Vote Alistair Gregory in Wellington Central

Legalise Cannabis in WELLINGTON CENTRAL!

Hello, I’m Alistair Gregory, your ALCP candidate for the best little capital in the world.

I’m a 23 year old chef, born and bred Wellingtonian, and convinced that we have to stop making criminals of people having a joint.

Using natural cannabis for medical, recreational, industrial and spiritual purposes should be a standard human right.

Cannabis, also named marijuana, has been used for centuries around the world. It is not and never has been a ‘demon weed’.

Jamaica, Holland, Uruguay, Portugal, USA and many other countries are introducing relaxed cannabis controls. New Zealanders are repeatedly calling for the same choice.

Sensible reform is legalisation, with regulated supply and use, for adults. ALCP is the only party that will stop making our people criminals.

Alcohol prohibition was a failure. Cannabis prohibition is a failure.

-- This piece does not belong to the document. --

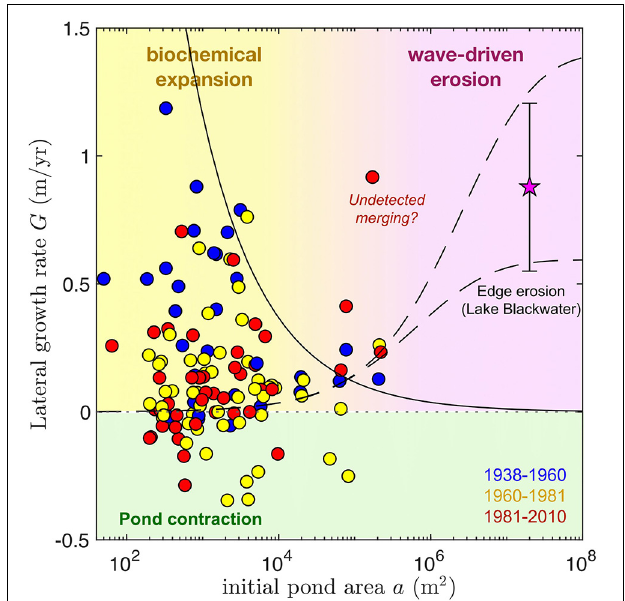
FIGURE 5 | Lateral growth rate G of single (non-merging) ponds as function of initial pond area a (circles) for the time intervals analyzed. The mean and standard deviation of the erosion rate of one edge of Lake Blackwater, along its longest axis, is also shown for comparison (star). Dashed lines correspond to a semi-empirical equation for wave-driven marsh edge erosion (Mariotti and Fagherazzi, 2013) evaluated at two characteristic pond depths, 0.3 m (lower) and 0.5 m (higher). The solid line shows the scaling of lateral growth rates corresponding to a constant area growth rate R = 150 m 2 yr − 1 (see Figure 6 ), √ π a (cid:1) . We suggest isolated pond growth assuming circular ponds: G = R / (cid:0) 2 is controlled by biochemical mechanisms below ∼ 10 5 m 2 , and by wave-driven erosion above it. Negative growth rates denoting pond contraction are highlighted in green. Given the large time spans between measurements, the central outlier could correspond to an undetected merged pond (see Figure 6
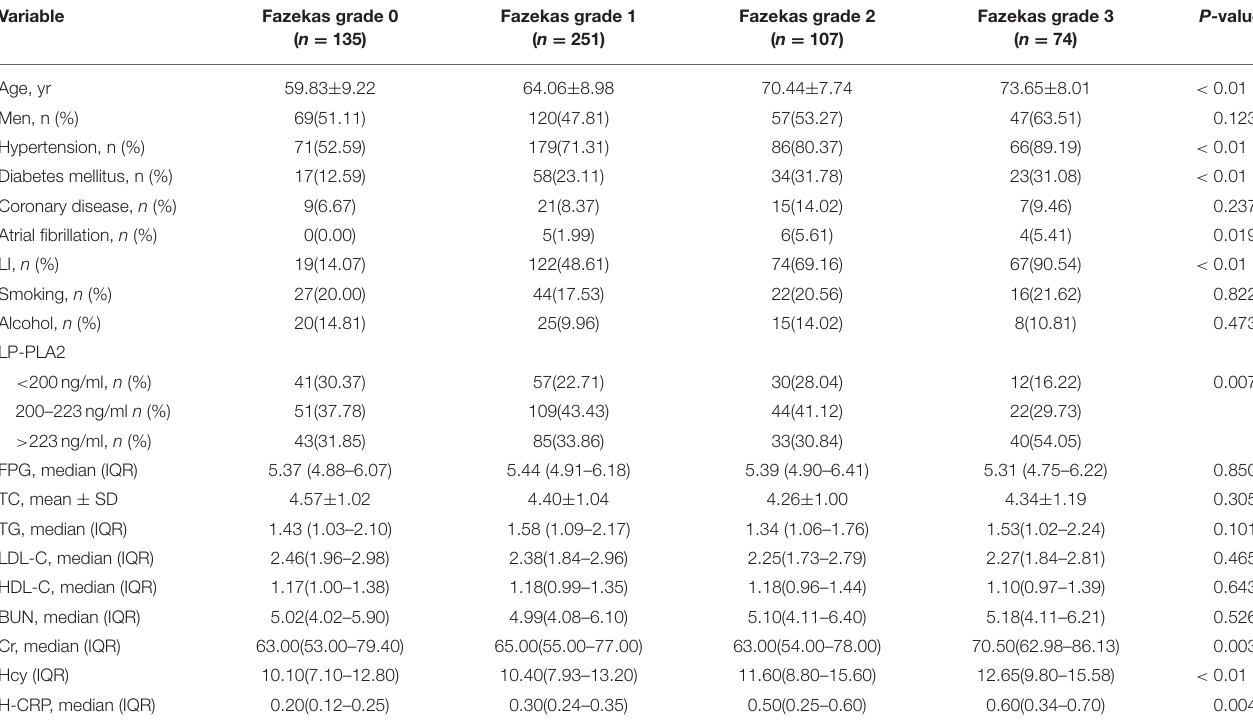
TABLE 2 | Clinical characteristics of subjects with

Enrol to vote. Vote for civil rights. Vote ALCP.

I’ll also mention that Ali is a medicinal user, and a friend. He needs cannabis, I don’t. As a recreational cannabis user, I’m prepared to live like it’s legal and live through the occasional supply drought. But I’m not prepared to do nothing while my friends suffer because the law denies them the best medicine. That’s why I’m out supporting Ali on the campaign trail.

Voters in the Wellington Central electorate, I urge you to give your electorate vote to Alistair Gregory and your party vote to the Aotearoa Legalise Cannabis Party!